PGA – it’s not about golf. It stands for People Group Assessment, and that’s been on my mind a lot since 3 others came to My Country to join me for a whirlwind 3-week, 3-people group PGA trip around the country. The goal is to see if people groups that look unreached (or “least-reached,” since that’s more politically correct now) online and through other reports we’ve read really do look least-reached when you’re there among them.
So after 3 weeks of traveling to at least 15 different towns and villages, we’ve learned a lot. On the team we also battled one case of malaria, one cold, one case of likely food poisoning, a war starting in the home country of one of our teammates, and a car breaking down. But God brought us through it all, thanks to lots of prayers. Now it’s time for writing up what we saw so that leadership can discuss where to go from here during their meetings in January.

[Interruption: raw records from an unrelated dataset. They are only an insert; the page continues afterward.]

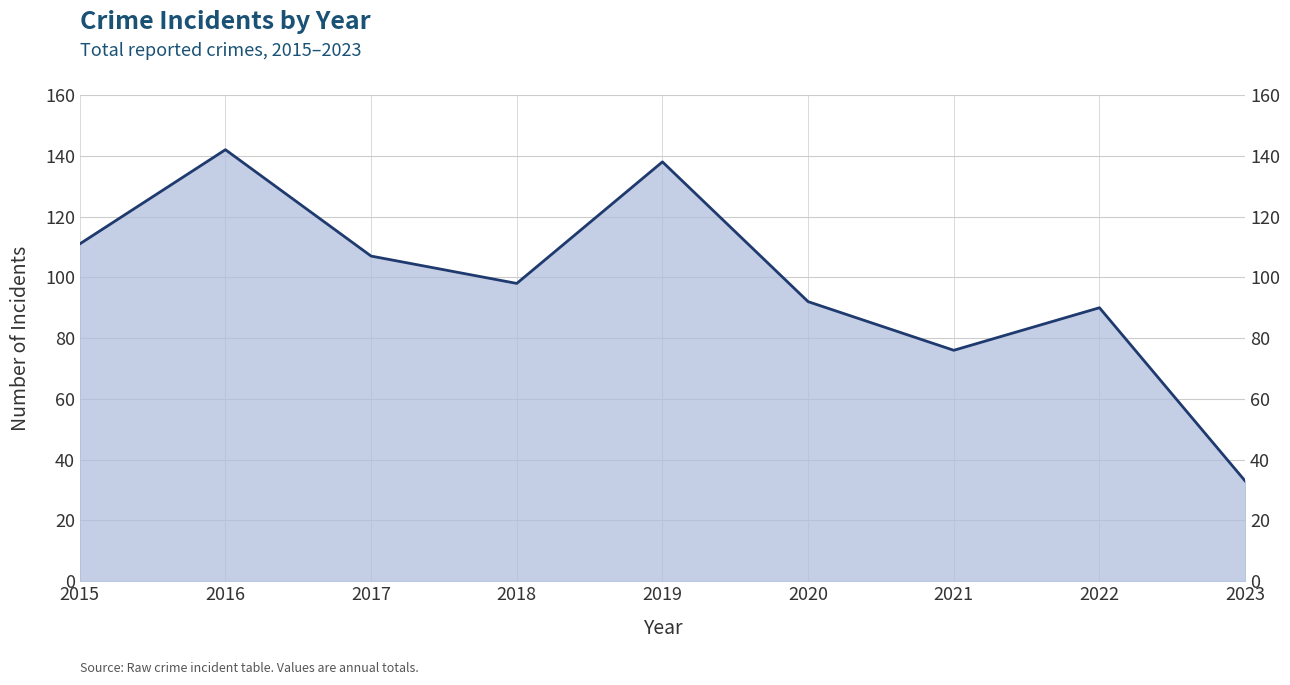

Rank the categories by value from lowest to highest.

2023, 2021, 2022, 2020, 2018, 2017, 2015, 2019, 2016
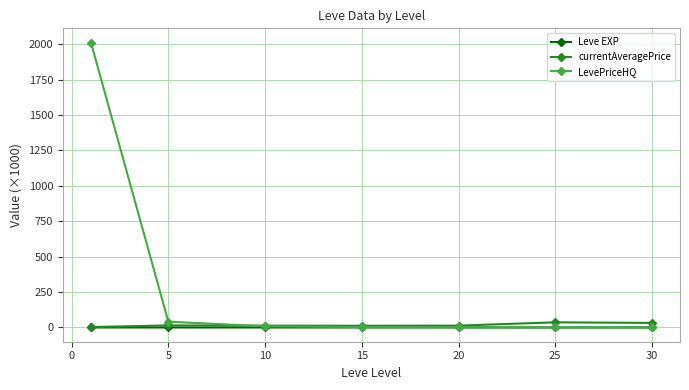

How many series are shown in this chart?

3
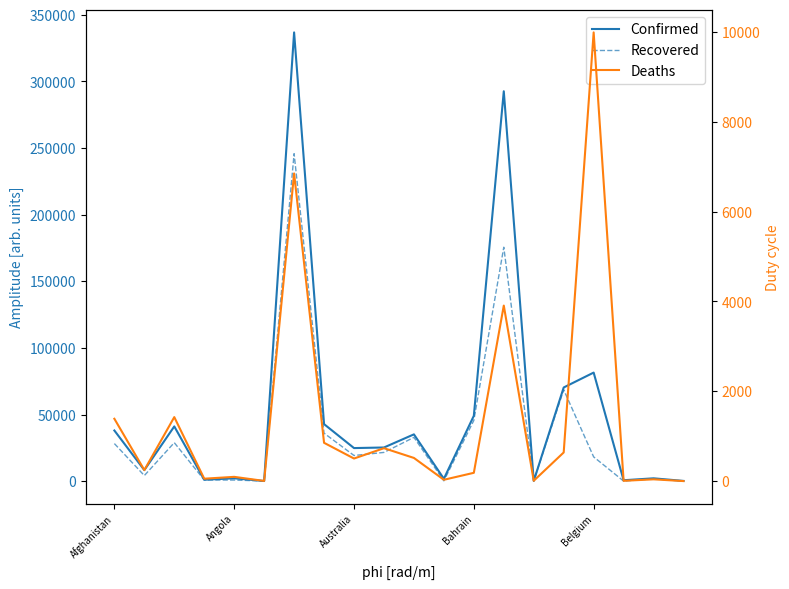

List the labels in order of Confirmed value, smallest first.

5, 19, 14, 17, Bahrain, 11, 18, Belgium, Angola, 8, 9, 10, Afghanistan, Australia, 7, 12, 15, 16, 13, 6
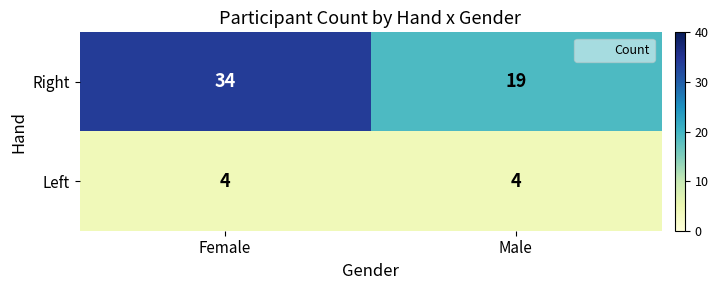

What is the total value across all series at Female?

38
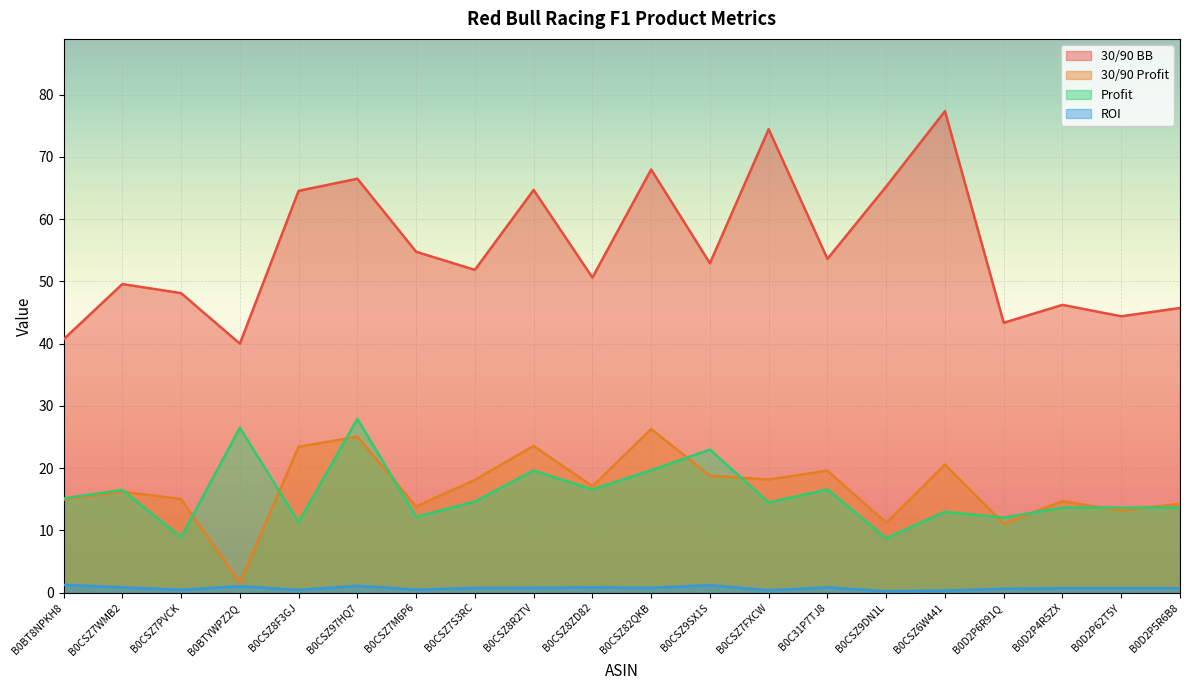

Which series has the largest total across all categories?

30/90 BB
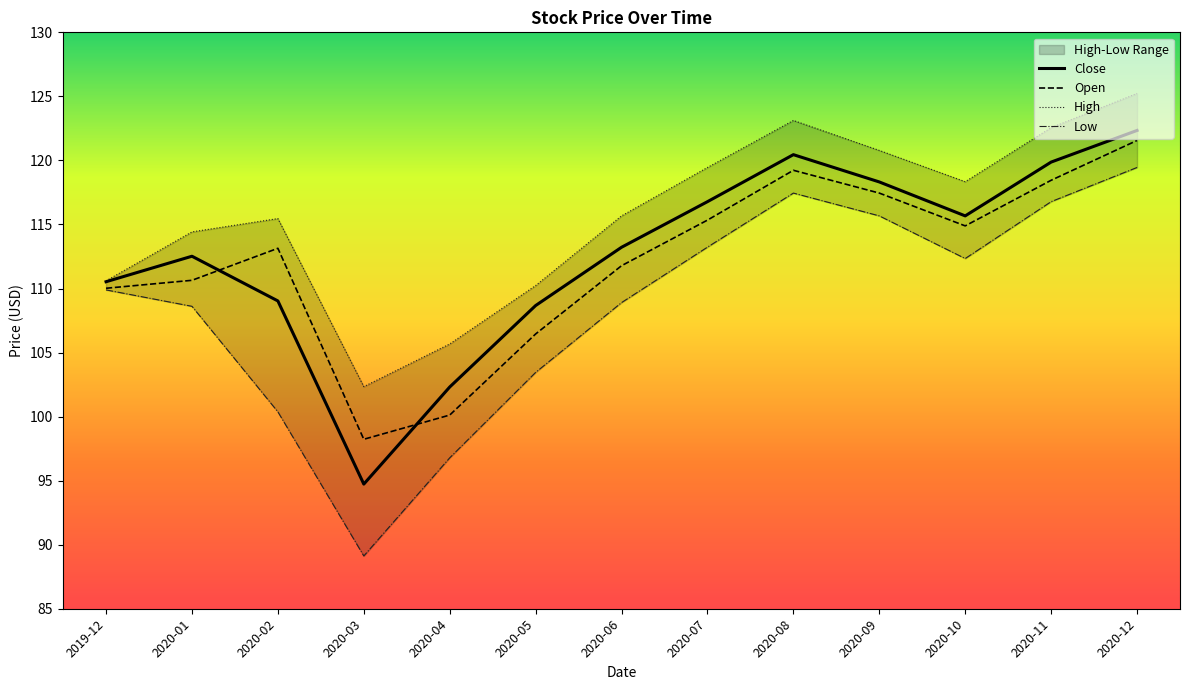

Which category has the highest value across all series?

2020-12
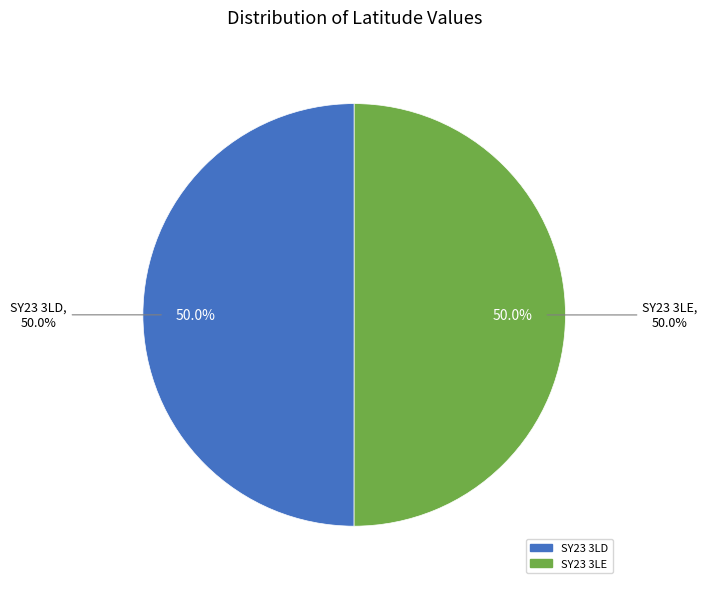

Which slice represents more than half of the pie?

SY23 3LE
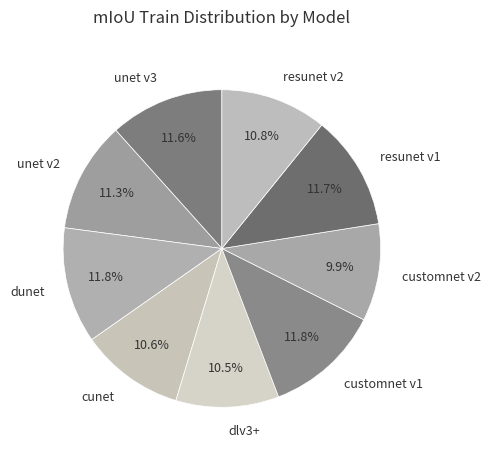

Which has a higher value, dunet or dlv3+?

dunet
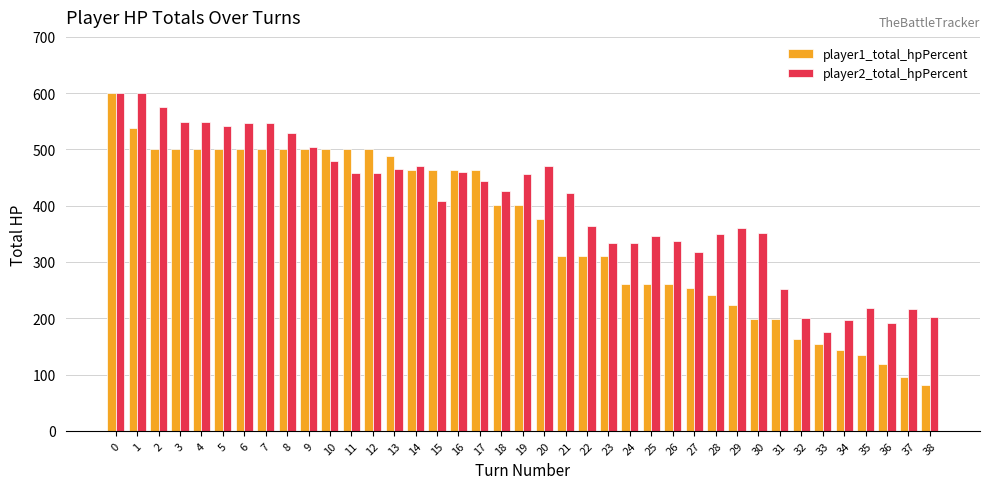

What is the sum of all player2_total_hpPercent values?

15714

You can pray for the people we met and the missionaries who will likely go work in some of these villages among them.
I can’t tell you everything about our trip, but let me give you one illustration . . .
Imagine we were going on a PGA trip among Americans. While there we found several churches from all the main denominations and got to talk to many of the pastors. Some had better theology than others, but altogether we could see that the gospel was being preached and going forth. In that case you would likely say that the general American population was reached with the gospel.
But now imagine that all those churches were in Chinatowns across the country. Would that change your picture a little if all the churches were in Chinatown and didn’t really have an interest in reaching beyond Chinatown? That everywhere the white American population (however you say that politically correctly) lived there were no churches, and in US the only churches were in Chinatowns?
The illustration kind of breaks down there, since the people we went to research are the minority groups and yet it’s their territory that the others are entering into, bringing with them the church. But the church is staying with the new groups and in only one church did we see a few people from the people groups we were researching.